The valve is the workhorse of every zone: the controller energizes a 24 VAC solenoid, the diaphragm lifts, and water flows. When a zone won't run — or won't stop — the valve is the first place to look.
PGV: the residential standard
The PGV series covers ¾" and 1" zones in every configuration: angle, in-line, male × male, or barb. The 1" PGV-101G with flow control is the safe default for residential systems — flow control lets you throttle a zone that mists, and the captive solenoid plunger means no lost parts during service. PGV handles flows from 0.5 to 30 GPM.
ICV: commercial and hard conditions
The ICV is a heavy-duty glass-filled nylon valve rated to 220 PSI, available in 1" to 3" sizes. Specify it for commercial mainlines, high-pressure supplies, or reclaimed/dirty water (add the Filter Sentry option). If a PGV diaphragm keeps failing on a high-pressure system, moving to ICV usually ends the problem.

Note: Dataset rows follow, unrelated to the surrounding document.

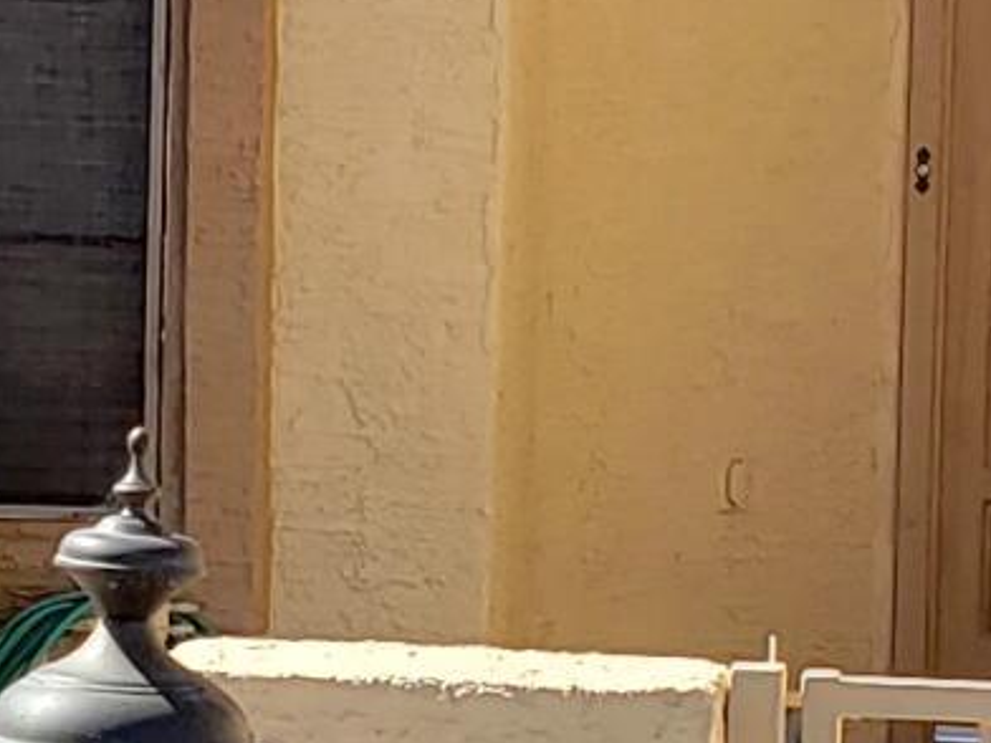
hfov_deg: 9.9
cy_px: 561
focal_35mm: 199
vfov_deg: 7.5
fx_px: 5697
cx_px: 374
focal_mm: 4.3
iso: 50
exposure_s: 1/922
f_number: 2.4
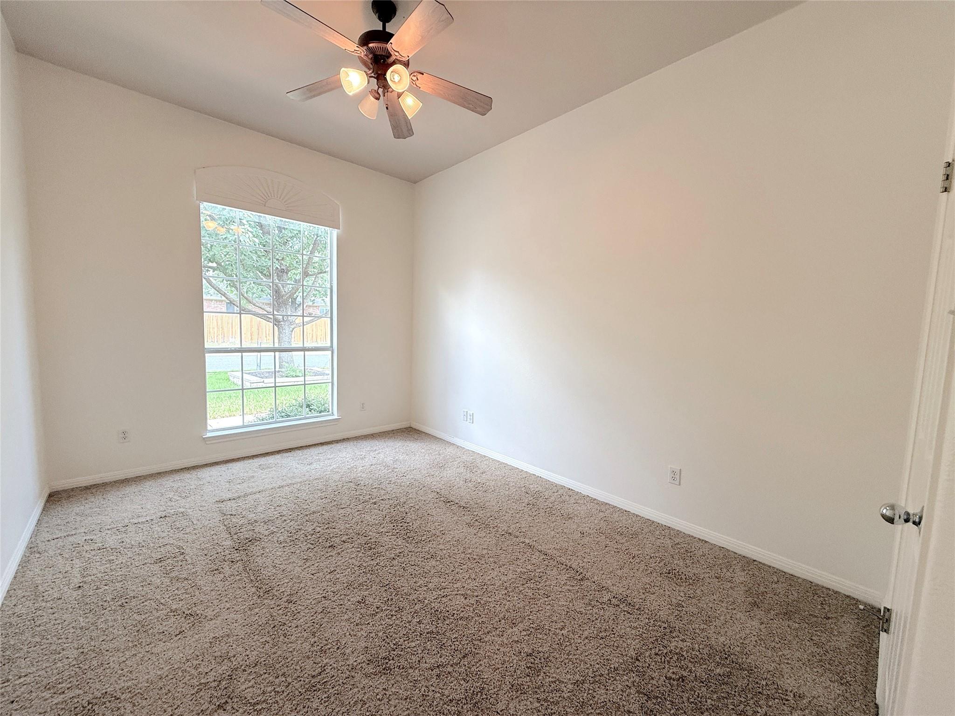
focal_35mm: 14
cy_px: 358
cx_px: 478
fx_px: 386
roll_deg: -1.8
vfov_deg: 85.7
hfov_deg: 102.1
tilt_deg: -4.7
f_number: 2.2
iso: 200
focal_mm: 2.22
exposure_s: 1/120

Troubleshooting a dead zone
- Zone never turns on: swap the wire from a working zone at the controller. If the dead zone now runs, the problem is field wiring; if not, it's the solenoid or diaphragm.
- Manual bleed test: twist the solenoid a quarter-turn. Water flowing means the electrical side (solenoid or wire) is at fault; no water points to the diaphragm or a closed flow control.
- Solenoid swap: Hunter solenoids are interchangeable across PGV, ICV, SRV, and JT valves — a two-minute, screw-on fix and by far the most common repair part we ship.
- Zone won't shut off: almost always debris under the diaphragm. Shut the water, open the bonnet, rinse the diaphragm, and check it for tears.
Buying tips
- Match the valve size to your flow, not your pipe: a 1" valve on a ¾" line is fine and reduces pressure loss.
- Always install valves in a box with unions or swing joints for serviceability.
- Keep one spare solenoid and diaphragm per valve model on hand — mid-season failures never happen at a convenient time.